以下の行から、「Adresse」という語を含む行をすべて抜き出してください。

══ 抽出データ ══

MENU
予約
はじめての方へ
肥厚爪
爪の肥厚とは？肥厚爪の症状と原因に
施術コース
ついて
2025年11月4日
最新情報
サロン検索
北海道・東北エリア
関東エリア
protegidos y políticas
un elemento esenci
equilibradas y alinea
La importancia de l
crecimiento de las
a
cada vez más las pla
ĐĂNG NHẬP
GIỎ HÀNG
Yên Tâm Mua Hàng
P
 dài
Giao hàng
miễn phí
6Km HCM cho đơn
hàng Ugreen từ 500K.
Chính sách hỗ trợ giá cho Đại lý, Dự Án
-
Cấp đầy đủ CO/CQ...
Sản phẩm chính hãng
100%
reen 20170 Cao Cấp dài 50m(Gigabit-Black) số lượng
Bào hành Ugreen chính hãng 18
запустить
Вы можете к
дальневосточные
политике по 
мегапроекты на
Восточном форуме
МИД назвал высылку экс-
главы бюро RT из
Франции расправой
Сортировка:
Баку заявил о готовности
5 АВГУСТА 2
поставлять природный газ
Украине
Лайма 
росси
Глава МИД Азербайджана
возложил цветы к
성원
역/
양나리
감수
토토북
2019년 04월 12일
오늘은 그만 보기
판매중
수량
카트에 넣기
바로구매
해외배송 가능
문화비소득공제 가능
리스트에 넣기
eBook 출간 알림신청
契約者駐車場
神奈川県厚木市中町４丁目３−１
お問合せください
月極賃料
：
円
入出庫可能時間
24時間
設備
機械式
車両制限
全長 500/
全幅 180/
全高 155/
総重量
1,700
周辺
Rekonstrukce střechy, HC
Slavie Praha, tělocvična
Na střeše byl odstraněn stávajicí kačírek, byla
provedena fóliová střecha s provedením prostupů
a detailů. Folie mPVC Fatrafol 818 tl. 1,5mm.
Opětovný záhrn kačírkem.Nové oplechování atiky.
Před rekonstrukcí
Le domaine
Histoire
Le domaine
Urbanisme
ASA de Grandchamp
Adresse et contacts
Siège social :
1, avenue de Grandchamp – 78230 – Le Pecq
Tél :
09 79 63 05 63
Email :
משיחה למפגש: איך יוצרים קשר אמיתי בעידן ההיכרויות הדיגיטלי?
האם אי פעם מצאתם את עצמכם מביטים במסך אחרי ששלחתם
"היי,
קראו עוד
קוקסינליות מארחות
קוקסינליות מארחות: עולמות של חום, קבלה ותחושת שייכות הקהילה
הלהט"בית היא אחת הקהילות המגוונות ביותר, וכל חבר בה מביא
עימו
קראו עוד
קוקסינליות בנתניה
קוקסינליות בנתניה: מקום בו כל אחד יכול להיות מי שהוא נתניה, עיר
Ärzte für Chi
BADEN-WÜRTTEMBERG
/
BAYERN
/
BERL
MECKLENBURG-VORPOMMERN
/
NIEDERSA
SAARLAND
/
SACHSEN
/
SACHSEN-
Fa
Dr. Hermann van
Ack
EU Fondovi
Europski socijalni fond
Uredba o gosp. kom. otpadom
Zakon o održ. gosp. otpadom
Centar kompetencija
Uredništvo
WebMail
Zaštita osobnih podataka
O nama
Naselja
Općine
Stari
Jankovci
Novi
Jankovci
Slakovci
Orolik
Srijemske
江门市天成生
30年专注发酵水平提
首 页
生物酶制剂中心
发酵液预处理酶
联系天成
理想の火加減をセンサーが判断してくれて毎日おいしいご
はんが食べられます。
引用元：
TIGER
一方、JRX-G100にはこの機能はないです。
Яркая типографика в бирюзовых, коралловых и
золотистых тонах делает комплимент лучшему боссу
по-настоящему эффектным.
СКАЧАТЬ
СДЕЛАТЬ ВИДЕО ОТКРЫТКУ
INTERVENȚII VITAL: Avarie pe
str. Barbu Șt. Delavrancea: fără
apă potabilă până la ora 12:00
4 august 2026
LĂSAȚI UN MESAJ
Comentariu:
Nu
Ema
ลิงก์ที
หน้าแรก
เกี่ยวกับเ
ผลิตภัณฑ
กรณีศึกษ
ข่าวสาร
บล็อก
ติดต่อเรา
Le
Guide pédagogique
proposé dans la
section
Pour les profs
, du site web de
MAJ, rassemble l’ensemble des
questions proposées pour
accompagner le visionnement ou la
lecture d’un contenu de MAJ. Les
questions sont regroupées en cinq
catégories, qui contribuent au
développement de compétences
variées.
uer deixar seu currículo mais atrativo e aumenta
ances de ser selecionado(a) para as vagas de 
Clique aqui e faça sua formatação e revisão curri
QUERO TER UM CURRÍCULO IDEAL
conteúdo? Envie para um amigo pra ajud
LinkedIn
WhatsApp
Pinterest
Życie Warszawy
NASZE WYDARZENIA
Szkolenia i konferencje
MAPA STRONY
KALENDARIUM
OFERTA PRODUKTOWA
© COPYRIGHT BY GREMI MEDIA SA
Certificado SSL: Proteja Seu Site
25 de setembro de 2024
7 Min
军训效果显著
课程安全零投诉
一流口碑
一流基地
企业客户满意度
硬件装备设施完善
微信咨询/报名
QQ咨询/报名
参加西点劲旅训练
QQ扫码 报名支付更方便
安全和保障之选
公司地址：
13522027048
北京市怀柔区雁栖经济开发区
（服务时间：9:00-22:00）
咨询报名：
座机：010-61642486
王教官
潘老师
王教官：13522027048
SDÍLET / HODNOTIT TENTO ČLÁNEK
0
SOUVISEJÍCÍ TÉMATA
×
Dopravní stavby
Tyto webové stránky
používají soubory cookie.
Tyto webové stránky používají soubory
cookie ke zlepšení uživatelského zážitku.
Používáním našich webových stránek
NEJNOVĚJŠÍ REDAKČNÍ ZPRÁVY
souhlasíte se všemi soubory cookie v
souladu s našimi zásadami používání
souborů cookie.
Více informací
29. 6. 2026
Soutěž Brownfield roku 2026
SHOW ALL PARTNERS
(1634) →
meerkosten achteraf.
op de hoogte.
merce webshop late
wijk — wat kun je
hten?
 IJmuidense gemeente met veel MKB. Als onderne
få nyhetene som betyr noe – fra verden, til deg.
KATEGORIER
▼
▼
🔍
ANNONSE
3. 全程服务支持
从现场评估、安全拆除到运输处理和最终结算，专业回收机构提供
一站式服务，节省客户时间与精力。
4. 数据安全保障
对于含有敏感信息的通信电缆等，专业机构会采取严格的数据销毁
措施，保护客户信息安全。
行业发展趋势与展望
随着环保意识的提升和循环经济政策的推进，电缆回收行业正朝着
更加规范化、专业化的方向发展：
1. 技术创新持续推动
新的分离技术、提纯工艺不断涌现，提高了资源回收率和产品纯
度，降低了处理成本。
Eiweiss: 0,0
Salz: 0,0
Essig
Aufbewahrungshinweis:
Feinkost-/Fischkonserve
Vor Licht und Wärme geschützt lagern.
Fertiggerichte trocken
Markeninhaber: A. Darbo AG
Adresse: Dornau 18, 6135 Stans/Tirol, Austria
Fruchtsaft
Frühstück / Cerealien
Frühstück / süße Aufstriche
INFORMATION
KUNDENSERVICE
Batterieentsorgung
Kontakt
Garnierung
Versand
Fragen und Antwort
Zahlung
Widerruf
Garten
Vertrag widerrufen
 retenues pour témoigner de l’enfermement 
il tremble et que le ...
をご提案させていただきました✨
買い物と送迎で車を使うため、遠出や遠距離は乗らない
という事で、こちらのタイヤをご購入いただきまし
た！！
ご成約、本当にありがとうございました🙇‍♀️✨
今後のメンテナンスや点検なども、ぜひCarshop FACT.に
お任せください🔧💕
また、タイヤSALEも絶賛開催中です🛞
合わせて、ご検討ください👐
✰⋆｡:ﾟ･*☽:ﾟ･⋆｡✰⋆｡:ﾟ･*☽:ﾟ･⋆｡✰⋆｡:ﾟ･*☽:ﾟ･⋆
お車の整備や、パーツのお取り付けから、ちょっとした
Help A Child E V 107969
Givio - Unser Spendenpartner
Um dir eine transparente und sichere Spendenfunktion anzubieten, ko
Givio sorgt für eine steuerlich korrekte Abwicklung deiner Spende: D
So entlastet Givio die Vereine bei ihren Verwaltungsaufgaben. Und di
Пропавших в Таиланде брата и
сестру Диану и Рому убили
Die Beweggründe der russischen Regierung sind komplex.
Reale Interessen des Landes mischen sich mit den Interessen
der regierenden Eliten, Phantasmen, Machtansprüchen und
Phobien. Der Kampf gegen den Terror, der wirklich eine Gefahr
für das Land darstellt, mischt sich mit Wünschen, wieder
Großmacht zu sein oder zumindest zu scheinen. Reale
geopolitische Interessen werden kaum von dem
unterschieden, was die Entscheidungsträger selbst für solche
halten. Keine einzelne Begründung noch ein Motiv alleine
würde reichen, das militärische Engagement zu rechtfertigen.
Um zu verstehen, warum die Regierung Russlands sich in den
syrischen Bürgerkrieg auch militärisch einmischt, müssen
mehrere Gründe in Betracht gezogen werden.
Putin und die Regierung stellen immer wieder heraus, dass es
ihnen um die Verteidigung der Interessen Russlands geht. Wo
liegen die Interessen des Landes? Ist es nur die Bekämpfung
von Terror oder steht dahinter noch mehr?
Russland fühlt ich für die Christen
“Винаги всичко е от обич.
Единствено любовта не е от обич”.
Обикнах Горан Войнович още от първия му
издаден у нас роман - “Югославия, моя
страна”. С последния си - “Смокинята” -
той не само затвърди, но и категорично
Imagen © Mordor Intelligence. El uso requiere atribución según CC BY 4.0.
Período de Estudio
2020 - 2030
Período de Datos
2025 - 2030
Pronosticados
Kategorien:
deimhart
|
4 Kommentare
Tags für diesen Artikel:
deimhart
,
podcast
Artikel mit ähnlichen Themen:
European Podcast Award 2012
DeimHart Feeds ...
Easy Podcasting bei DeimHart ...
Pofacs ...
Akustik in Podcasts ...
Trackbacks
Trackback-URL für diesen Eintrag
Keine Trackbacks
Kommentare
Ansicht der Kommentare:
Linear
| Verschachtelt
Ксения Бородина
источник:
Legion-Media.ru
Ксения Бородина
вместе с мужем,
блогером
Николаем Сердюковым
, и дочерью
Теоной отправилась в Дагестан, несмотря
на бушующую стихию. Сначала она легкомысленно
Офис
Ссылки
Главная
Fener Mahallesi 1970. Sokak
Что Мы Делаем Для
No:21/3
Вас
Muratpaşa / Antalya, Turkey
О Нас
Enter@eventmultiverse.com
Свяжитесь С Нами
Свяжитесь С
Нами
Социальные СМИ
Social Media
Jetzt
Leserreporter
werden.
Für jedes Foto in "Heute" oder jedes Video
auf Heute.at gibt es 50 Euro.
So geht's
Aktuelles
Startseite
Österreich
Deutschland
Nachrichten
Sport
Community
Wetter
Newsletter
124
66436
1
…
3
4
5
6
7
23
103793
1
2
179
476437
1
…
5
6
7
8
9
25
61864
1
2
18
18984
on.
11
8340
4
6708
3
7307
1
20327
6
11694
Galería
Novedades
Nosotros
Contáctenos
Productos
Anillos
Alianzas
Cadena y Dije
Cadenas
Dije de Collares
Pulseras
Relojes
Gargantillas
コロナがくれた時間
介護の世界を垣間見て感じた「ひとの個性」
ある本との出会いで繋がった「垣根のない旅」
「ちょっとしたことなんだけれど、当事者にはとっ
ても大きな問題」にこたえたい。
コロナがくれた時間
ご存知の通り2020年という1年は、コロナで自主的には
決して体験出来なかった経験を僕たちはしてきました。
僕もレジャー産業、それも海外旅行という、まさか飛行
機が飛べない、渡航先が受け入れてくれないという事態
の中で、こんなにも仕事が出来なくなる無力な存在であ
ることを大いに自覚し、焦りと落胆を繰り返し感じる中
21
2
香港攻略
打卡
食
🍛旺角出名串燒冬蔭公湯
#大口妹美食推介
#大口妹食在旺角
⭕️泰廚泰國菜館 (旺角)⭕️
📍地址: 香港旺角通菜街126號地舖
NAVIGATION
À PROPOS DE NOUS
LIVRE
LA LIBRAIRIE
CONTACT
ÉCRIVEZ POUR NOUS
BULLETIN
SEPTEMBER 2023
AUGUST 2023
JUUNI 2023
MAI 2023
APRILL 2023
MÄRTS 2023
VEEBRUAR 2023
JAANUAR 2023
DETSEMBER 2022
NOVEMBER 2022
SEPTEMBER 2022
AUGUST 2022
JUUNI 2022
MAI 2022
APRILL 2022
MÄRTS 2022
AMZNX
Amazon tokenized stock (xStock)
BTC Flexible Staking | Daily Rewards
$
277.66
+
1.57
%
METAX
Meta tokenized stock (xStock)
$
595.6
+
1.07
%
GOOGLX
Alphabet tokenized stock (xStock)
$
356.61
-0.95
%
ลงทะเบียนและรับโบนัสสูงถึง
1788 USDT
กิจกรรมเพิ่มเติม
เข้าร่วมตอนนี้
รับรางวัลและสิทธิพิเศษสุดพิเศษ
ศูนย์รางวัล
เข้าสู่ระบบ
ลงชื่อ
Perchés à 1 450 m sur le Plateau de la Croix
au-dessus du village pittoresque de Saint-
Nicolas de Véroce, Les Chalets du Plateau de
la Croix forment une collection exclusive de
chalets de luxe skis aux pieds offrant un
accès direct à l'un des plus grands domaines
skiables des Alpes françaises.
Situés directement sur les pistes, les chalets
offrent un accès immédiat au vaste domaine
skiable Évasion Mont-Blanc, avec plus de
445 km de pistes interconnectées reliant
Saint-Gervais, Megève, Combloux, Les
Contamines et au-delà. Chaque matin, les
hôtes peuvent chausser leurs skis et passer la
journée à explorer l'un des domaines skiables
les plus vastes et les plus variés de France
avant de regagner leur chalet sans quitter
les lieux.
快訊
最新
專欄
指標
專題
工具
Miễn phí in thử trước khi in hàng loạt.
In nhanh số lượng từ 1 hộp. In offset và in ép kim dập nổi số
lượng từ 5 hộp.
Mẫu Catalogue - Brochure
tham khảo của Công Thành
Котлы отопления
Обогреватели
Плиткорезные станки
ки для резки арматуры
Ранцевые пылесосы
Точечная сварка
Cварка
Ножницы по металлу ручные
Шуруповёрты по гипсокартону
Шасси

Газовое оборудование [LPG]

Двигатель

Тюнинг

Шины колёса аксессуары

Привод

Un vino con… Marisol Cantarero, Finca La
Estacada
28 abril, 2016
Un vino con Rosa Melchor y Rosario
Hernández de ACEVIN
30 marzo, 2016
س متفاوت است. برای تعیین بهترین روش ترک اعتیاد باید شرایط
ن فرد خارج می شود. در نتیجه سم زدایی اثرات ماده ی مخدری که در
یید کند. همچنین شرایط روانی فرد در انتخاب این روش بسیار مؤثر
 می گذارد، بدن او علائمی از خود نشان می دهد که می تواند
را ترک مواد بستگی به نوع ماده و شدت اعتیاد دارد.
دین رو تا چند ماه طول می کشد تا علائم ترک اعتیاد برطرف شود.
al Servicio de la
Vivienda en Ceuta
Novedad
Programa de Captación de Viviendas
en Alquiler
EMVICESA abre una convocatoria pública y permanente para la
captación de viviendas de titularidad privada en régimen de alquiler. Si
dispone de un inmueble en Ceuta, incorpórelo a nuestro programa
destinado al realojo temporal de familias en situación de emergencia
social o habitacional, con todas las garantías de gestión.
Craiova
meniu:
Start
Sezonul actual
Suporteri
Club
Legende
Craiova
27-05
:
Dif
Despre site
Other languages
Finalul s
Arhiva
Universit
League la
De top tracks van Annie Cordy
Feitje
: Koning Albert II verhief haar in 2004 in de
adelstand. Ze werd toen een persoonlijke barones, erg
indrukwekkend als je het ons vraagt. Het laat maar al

═══

**解答**
Adresse et contacts
Adresse: Dornau 18, 6135 Stans/Tirol, Austria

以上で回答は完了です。